Instructions for the task:
Rewrite the text of the data below with "value" swapped for "number" everywhere it appears and everything else unchanged. Leave out the pictures.

Provided records:
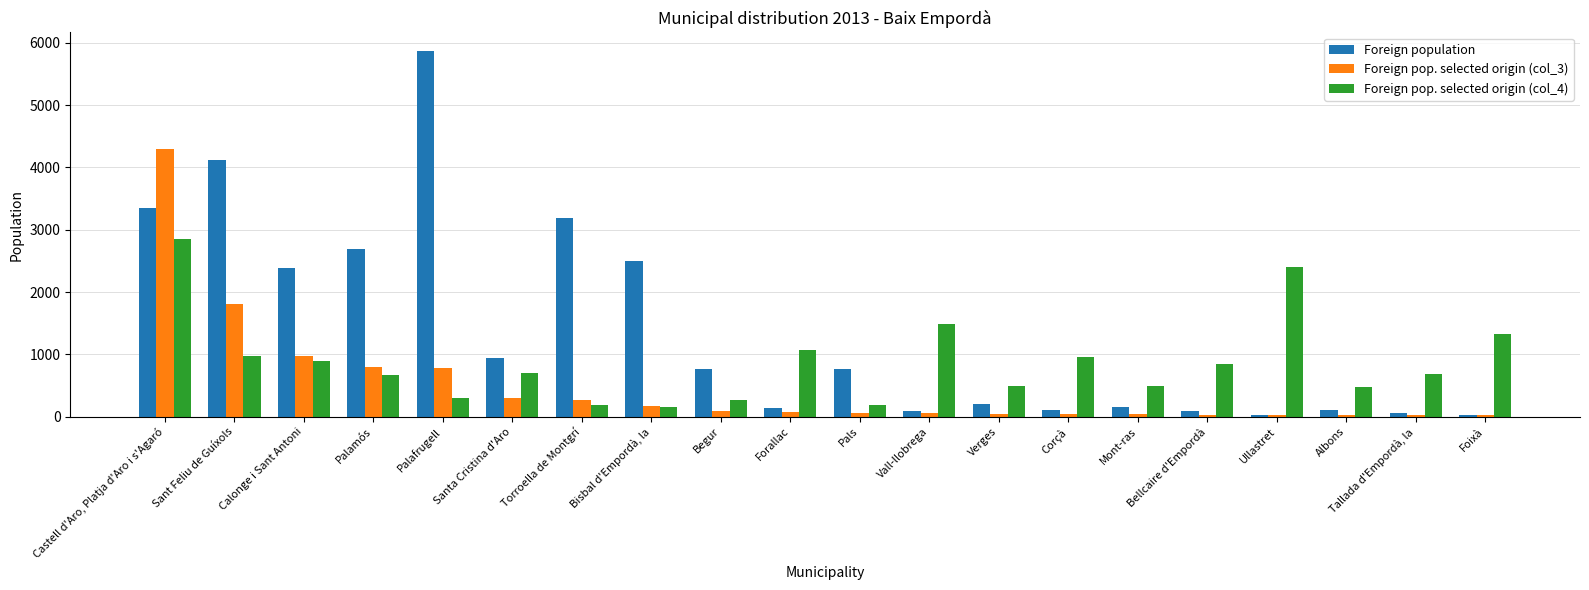

Between Sant Feliu de Guíxols and Bisbal d'Empordà, la, which series saw the biggest shift?

Foreign pop. selected origin (col_3)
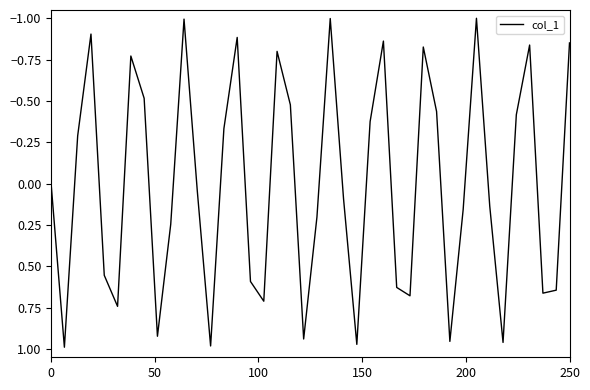

What is the minimum value shown in the chart?

-1.0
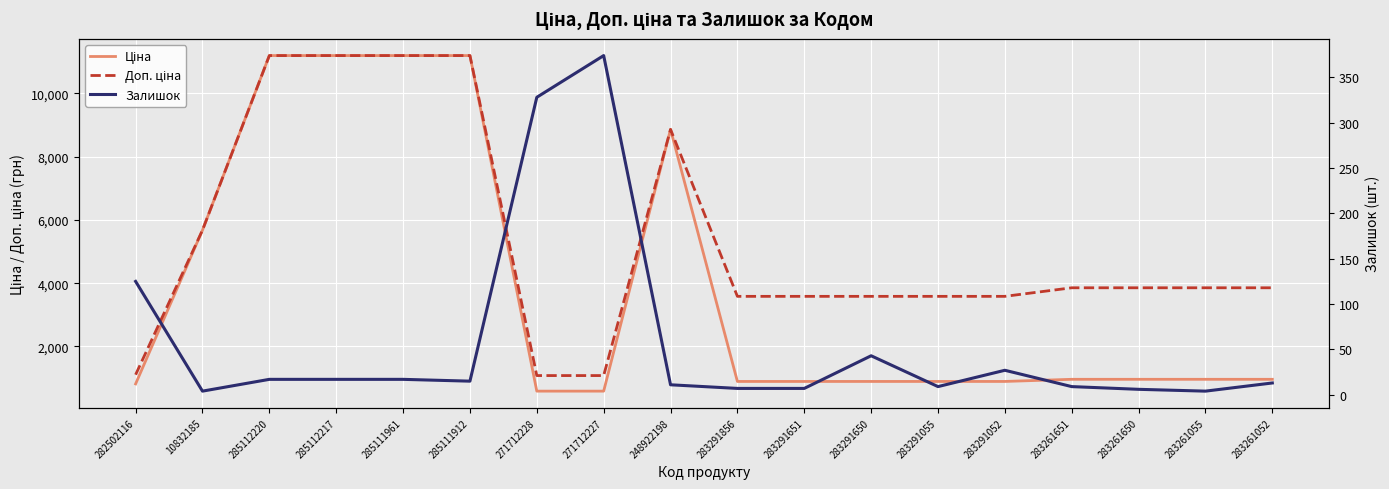

What is the value of the Ціна point at the 6th from the left?

11188.2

Answer to this task:
Between Sant Feliu de Guíxols and Bisbal d'Empordà, la, which series saw the biggest shift?

Foreign pop. selected origin (col_3)

What is the minimum number shown in the chart?

-1.0

What is the number of the Ціна point at the 6th from the left?

11188.2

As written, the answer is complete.